Required action: Write out the passage about Smart again, starting with "Though Smart measured" and going on through "for physical defense.", and substitute "arm span" for "wingspan".

Text segment:
========================================================================

Though Smart measured a bit shorter than expected at the predraft combine, at 6-foot-3¼, he weighs 227 pounds and has the thick, bruising frame of a linebacker. His massive wingspan also enhances both his attack-the-rim offense and his passion for physical defense.

But this should sound interesting and cautiously familiar: His perimeter shooting is inconsistent, partly because of poor decision-making, and he is regarded as more of a scorer than pass-first floor leader. He returned to Oklahoma State for a sophomore season, he said, to improve his jumper and refine his playmaking skills.

“If somebody got hot, we had a tendency to watch and see what they were going to do next,” Smart said. “One reason I went back was to learn the point-guard position a lot more, control the sport, learn to take control.”

Asked about the possibility of directing a team anchored by center DeMarcus Cousins, Smart smiled and seemed intrigued.

“I could see myself fitting very well,” he said. “Somebody without personality is like talking to a tree. You don’t want to sit there and talk to a tree or play with a tree for hours. You want somebody that makes you laugh, keeps things spontaneous …”

For the foreseeable future, no conversation about Smart can end without mention of his three-game suspension for shoving a Texas Tech fan he accused of shouting a racial slur. Smart declined to offer details, other than to say he has put the matter behind him.

Bratz was more expansive, even protective.

“He’s a top-of-the-line kid,” he added. “We asked him about it in the interview. He was very forthcoming. That’s something he would probably take back. (But) you put yourself in that situation, who knows how you might respond? I don’t know any team that will use that against him.”

========================================================================

Dataset records:
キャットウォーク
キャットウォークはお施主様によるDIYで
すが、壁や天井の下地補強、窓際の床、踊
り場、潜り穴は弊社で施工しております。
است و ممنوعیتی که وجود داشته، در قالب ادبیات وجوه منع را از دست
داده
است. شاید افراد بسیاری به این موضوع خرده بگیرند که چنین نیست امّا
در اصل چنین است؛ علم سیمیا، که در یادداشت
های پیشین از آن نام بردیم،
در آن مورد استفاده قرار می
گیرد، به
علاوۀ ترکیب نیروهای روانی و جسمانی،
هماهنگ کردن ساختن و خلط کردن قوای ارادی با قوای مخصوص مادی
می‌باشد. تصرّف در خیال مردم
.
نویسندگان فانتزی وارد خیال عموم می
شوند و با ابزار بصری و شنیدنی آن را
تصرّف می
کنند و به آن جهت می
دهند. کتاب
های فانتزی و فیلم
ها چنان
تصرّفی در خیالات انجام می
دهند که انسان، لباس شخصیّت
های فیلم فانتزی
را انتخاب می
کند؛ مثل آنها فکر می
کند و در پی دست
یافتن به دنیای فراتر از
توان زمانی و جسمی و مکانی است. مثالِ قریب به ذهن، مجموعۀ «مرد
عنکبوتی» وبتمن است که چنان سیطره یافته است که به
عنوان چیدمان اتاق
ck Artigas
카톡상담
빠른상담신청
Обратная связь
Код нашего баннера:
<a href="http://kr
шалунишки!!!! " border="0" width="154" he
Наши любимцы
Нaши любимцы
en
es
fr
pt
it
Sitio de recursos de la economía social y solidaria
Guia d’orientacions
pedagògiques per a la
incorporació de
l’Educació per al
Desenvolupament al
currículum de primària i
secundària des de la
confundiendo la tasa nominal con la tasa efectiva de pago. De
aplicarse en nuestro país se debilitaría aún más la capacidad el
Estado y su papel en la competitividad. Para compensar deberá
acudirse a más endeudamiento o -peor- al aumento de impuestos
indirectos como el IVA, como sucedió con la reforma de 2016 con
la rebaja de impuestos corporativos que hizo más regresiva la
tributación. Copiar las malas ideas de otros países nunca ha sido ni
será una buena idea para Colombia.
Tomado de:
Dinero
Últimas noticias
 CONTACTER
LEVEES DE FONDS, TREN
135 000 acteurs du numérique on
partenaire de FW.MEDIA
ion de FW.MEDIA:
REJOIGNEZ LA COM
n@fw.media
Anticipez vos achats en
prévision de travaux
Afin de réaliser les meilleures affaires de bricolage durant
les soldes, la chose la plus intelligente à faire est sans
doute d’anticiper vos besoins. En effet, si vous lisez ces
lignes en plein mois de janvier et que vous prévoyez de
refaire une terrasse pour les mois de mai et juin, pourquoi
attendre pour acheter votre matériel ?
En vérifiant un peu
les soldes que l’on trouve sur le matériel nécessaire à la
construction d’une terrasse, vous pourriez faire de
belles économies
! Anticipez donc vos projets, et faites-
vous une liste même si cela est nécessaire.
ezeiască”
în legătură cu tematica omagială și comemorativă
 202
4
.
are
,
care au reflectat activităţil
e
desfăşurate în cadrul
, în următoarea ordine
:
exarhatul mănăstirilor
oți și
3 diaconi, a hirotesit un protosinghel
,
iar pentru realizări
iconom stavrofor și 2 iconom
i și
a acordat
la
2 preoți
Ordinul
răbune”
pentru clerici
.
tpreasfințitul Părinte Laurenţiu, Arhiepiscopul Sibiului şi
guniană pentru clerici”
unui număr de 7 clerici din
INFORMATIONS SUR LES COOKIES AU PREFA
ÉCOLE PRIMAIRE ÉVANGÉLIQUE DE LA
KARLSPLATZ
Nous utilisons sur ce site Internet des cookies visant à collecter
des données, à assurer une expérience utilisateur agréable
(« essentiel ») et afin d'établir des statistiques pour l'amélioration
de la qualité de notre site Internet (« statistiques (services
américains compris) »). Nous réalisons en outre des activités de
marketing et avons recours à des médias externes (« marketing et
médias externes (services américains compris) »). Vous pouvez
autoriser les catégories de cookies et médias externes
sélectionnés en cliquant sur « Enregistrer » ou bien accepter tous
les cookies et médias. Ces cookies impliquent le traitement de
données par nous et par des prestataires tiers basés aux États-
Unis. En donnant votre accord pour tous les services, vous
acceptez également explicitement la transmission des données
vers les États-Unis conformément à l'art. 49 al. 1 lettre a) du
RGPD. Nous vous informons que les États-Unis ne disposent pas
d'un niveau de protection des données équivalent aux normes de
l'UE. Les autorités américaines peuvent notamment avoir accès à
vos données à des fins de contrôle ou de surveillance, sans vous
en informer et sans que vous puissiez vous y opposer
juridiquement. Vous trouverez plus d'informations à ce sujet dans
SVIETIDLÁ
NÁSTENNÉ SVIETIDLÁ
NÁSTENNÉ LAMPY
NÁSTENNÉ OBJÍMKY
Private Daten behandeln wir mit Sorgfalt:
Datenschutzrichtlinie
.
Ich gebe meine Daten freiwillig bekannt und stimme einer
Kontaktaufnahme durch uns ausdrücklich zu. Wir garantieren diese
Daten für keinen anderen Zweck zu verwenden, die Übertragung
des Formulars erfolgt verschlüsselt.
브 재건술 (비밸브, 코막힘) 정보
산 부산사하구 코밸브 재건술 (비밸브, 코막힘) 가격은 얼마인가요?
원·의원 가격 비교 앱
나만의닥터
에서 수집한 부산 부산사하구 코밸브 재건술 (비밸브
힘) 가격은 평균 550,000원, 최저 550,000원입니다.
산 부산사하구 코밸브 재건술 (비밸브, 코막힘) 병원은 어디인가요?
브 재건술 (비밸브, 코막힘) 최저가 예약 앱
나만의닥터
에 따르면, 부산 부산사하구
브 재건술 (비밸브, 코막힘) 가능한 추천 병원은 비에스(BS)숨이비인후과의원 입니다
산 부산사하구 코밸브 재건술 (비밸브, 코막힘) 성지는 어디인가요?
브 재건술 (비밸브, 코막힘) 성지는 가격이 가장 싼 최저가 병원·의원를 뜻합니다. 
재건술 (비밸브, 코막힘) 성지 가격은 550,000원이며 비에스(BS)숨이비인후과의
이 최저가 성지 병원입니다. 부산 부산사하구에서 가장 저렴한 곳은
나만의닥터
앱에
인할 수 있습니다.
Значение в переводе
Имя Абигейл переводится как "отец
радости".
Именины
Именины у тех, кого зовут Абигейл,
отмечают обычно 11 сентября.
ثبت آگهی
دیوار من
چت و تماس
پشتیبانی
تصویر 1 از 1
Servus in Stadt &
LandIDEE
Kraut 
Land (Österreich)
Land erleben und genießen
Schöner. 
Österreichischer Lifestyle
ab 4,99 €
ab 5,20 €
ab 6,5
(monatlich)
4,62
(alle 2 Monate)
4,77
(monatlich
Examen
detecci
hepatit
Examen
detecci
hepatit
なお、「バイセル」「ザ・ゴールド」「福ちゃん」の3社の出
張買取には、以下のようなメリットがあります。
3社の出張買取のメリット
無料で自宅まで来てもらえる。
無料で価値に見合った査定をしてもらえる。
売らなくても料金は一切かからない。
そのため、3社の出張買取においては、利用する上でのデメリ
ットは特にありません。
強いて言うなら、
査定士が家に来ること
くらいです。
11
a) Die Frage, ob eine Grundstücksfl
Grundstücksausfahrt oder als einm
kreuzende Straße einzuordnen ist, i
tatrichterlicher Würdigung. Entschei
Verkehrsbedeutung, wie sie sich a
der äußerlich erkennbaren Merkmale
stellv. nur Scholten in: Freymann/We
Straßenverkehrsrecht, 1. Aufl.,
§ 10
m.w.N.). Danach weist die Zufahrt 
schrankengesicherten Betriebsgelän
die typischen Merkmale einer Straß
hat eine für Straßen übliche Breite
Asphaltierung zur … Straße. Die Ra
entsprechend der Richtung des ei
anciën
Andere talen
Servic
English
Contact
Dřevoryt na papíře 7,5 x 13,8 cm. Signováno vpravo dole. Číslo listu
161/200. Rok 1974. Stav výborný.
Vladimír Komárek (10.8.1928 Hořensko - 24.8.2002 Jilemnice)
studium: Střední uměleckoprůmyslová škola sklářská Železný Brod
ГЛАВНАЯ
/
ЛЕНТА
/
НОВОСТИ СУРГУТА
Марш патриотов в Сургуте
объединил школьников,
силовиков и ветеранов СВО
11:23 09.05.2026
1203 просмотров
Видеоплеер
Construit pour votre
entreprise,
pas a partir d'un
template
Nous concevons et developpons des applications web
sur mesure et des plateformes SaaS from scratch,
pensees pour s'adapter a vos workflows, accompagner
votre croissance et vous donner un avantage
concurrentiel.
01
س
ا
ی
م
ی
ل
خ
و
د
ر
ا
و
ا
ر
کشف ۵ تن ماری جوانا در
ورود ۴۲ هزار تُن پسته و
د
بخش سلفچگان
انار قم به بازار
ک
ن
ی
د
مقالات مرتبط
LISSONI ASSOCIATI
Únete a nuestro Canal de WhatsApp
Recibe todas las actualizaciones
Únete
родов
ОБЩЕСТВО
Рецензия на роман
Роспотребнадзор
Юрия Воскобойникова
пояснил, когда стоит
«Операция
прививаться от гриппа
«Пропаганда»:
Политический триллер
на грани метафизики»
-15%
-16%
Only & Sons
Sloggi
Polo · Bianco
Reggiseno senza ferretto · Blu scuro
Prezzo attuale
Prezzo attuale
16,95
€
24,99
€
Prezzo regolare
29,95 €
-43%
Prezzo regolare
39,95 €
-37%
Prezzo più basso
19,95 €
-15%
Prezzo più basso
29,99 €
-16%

========================================================================

Solution for this exercise:
Though Smart measured a bit shorter than expected at the predraft combine, at 6-foot-3¼, he weighs 227 pounds and has the thick, bruising frame of a linebacker. His massive arm span also enhances both his attack-the-rim offense and his passion for physical defense.